Certo,
non è andata così bene alle banche europee, ma non ci sono state fughe di depositi e le crisi di insolvenza sono state estremamente circoscritte. Si è però capito che i problemi del settore sono o eredità del passato (multe e sofferenze) o la poca profittabilità per effetto dei tassi negativi. Le banche europee sono certamente ancora fragili e sottocapitalizzate ma non è vero che siano più fragili di un anno fa.
Meglio del previsto sembra andare anche
Brexit.
La Banca d’Inghilterra esclude una recessione, mentre le conseguenze sulla crescita dell’eurozona saranno limitate, secondo le stime della Bce, a uno o due punti decimali. In pratica, nessuno sta ancora mettendo in dubbio il fatto che la crescita europea sarà in questo 2016 più alta di quella del 2015.

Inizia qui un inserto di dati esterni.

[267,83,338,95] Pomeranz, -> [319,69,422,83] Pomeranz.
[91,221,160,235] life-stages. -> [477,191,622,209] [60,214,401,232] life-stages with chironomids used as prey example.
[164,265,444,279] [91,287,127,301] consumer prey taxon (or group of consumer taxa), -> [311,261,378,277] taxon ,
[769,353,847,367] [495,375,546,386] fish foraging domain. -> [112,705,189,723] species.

Le politiche monetarie globali, in questi dodici mesi, sono state più espansive di quello che si prevedeva un anno fa (in Giappone, Europa, Cina e UK) e meno restrittive del temuto in America. L’inflazione è rimasta stabile in Europa ed è risalita in America (come auspicato dalla Fed e dai mercati).

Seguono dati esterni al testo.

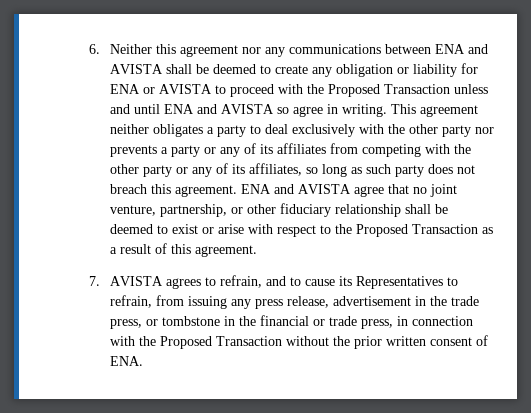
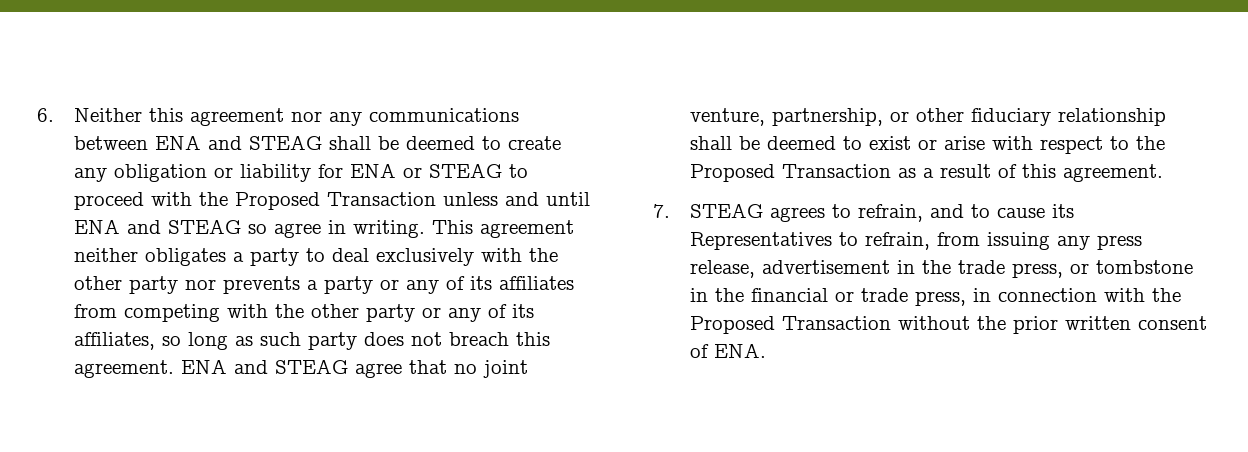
[109,64,163,74] AVISTA -> [248,135,322,150] STEAG
[158,84,212,94] AVISTA -> [428,163,502,178] STEAG
[220,104,274,114] AVISTA -> [167,219,241,234] STEAG
[297,184,351,194] AVISTA -> [274,359,348,374] STEAG
[109,276,163,286] AVISTA -> [689,203,763,218] STEAG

I paesi emergenti, pur soffrendo ancora per effetto della fine del superciclo del credito (2009-2013) appaiono più stabili e solidi di un anno fa. Della Cina si è detto, ma miglioramenti sono evidenti anche in molti altri paesi. In particolare,
Brasile e Argentina hanno realizzato svolte politiche positive di grande portata. Le valute e le borse emergenti sono da qualche tempo oggetto di crescente interesse e il loro recupero ha ancora qualche spazio.

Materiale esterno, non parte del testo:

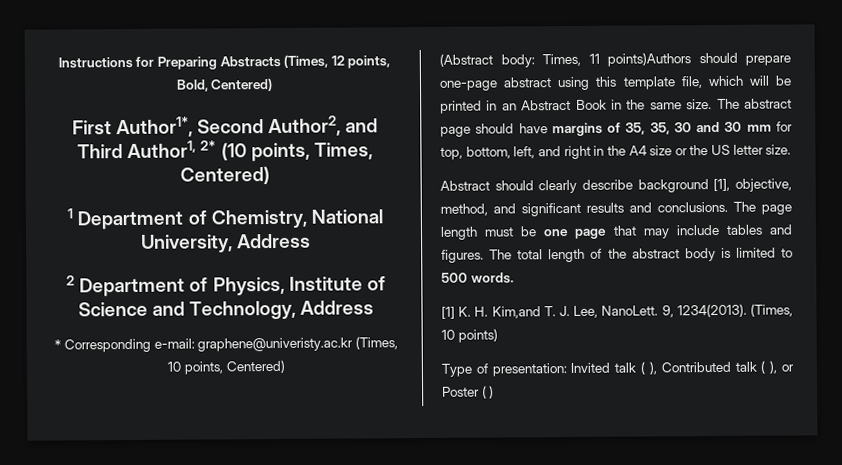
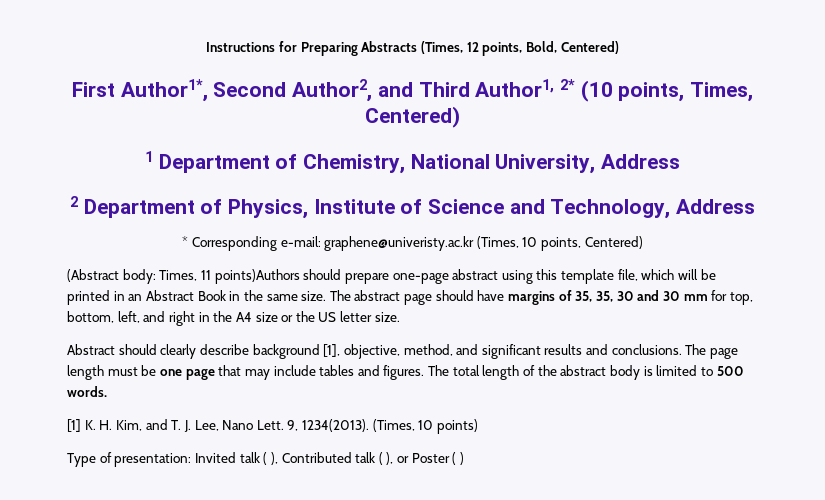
[491,306,541,319] Kim,and -> [115,419,168,431] Kim, and
[601,305,659,316] NanoLett. -> [222,420,284,430] Nano Lett.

I mercati maturi presentano un andamento contrastato, con
l’America più forte di un anno fa ed Europa e Giappone più deboli. Il ribasso europeo è però dovuto a movimenti globali di capitali (forti afflussi fino a metà dell’anno scorso e deflussi altrettanto forti in seguito) e non a una discesa degli utili. Sul Giappone pesa la rivalutazione dello yen, non un indebolimento strutturale dell’economia.